Synthesis, antileishmanial activity and molecular modeling of new 1-aryl/alkyl-3-benzoyl/cyclopropanoyl thiourea derivatives.

Abstract

Due to the lack of effective vaccine(s) against leishmania and also pharmacokinetics issues of current drugs, it is necessary to discover new antileishmanial agents. Within this particular study, a series of novel 1-aryl/alkyl-3-benzoyl/cyclopropanoyl thiourea derivatives were synthesized (yields 69-84%) and evaluated as antileishmanial compounds (1-11). Synthetic derivatives were subjected to in vitro antileishmanial assessment against Leishmania major promastigotes by colorimetric MTT assay. Compounds 3 (IC50 38.54µg/mL), 5 (IC50 84.75µg/mL) and 10 (IC50 70.31µg/mL) exhibited higher activities after 48h but were less potent than amphotericin B (IC50 0.19µg/mL).

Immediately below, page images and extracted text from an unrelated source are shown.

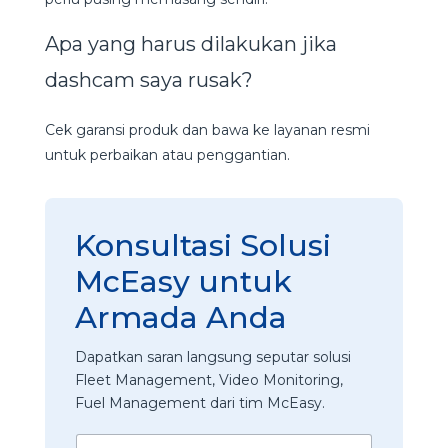
Apa yang harus dilakukan jika
dashcam saya rusak?
Cek garansi produk dan bawa ke layanan resmi
untuk perbaikan atau penggantian.
Konsultasi Solusi
McEasy untuk
Armada Anda
Dapatkan saran langsung seputar solusi
Fleet Management, Video Monitoring,
Fuel Management dari tim McEasy.
N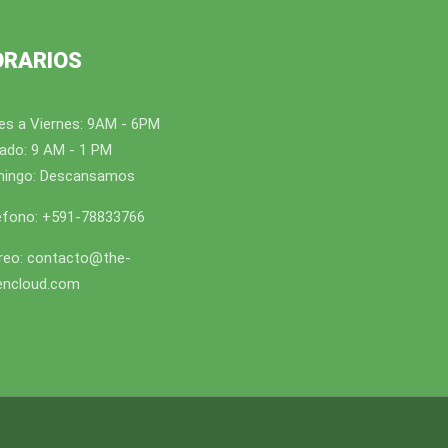
ORARIOS
es a Viernes: 9AM - 6PM
ado: 9 AM - 1 PM
ingo: Descansamos
éfono: +591-78833766
reo: contacto@the-
encloud.com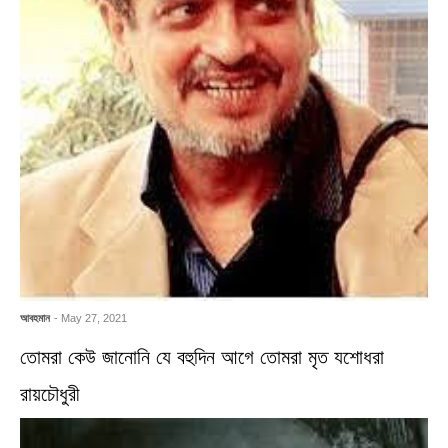
আবহমান
- May 27, 2021
তোমরা কেউ জানোনি যে বহুদিন আগে তোমরা মৃত যশোধরা
রায়চৌধুরী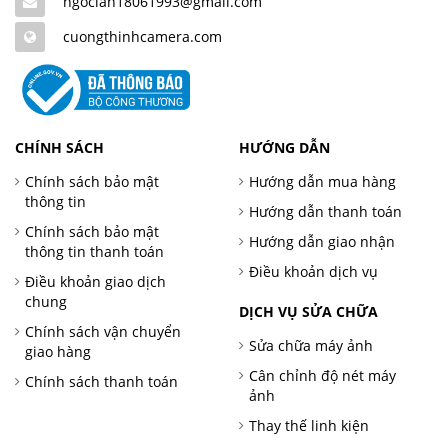
ngoclan18061993@gmail.com
cuongthinhcamera.com
CHÍNH SÁCH
HƯỚNG DẪN
Chính sách bảo mật
Hướng dẫn mua hàng
thông tin
Hướng dẫn thanh toán
Chính sách bảo mật
Hướng dẫn giao nhận
thông tin thanh toán
Điều khoản dịch vụ
Điều khoản giao dịch
chung
DỊCH VỤ SỬA CHỮA
Chính sách vận chuyển
Sửa chữa máy ảnh
giao hàng
Cân chỉnh độ nét máy
Chính sách thanh toán
ảnh
Thay thế linh kiện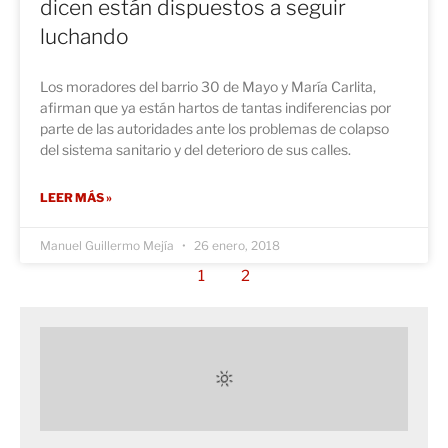
dicen están dispuestos a seguir
luchando
Los moradores del barrio 30 de Mayo y María Carlita,
afirman que ya están hartos de tantas indiferencias por
parte de las autoridades ante los problemas de colapso
del sistema sanitario y del deterioro de sus calles.
LEER MÁS »
Manuel Guillermo Mejía
26 enero, 2018
1
2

Antileishmanial activities indicated priority of 5-methyl-4-phenyl thiazole over furyl methyl substituents and 4-phenyl thiazole on thiourea nitrogen. N-myristoyltransferase (NMT) was selected as a validated L. major target for molecular docking studies. In silico results indicated the contribution of hydrophobic, π-stacking and H-bond interactions in binding to target. Most of the synthesized derivatives had lower binding affinities to human NMT (hNMT) than leishmanial enzyme. Docking conformations of top-ranked selective binders (compounds 3 and 5) were subjected to 50ns MD simulations inside L. major HMT (LmNMT) active site. MD trajectories were used to extract RMSD, RMSF, Rg and durability of intramolecular/intermolecular H-bonds of the complex. It was observed that compound 3 escaped from LmNMT binding site during simulation period and no stable complex could be envisaged. Unlike 3, compound 5 attained stable binding conformation with converged stability parameters. Although mechanistic details for antileishmanial effects of synthesized derivatives are to be explored, current results may be implicated in further structure-guided approach toward potent antileishmanial agents.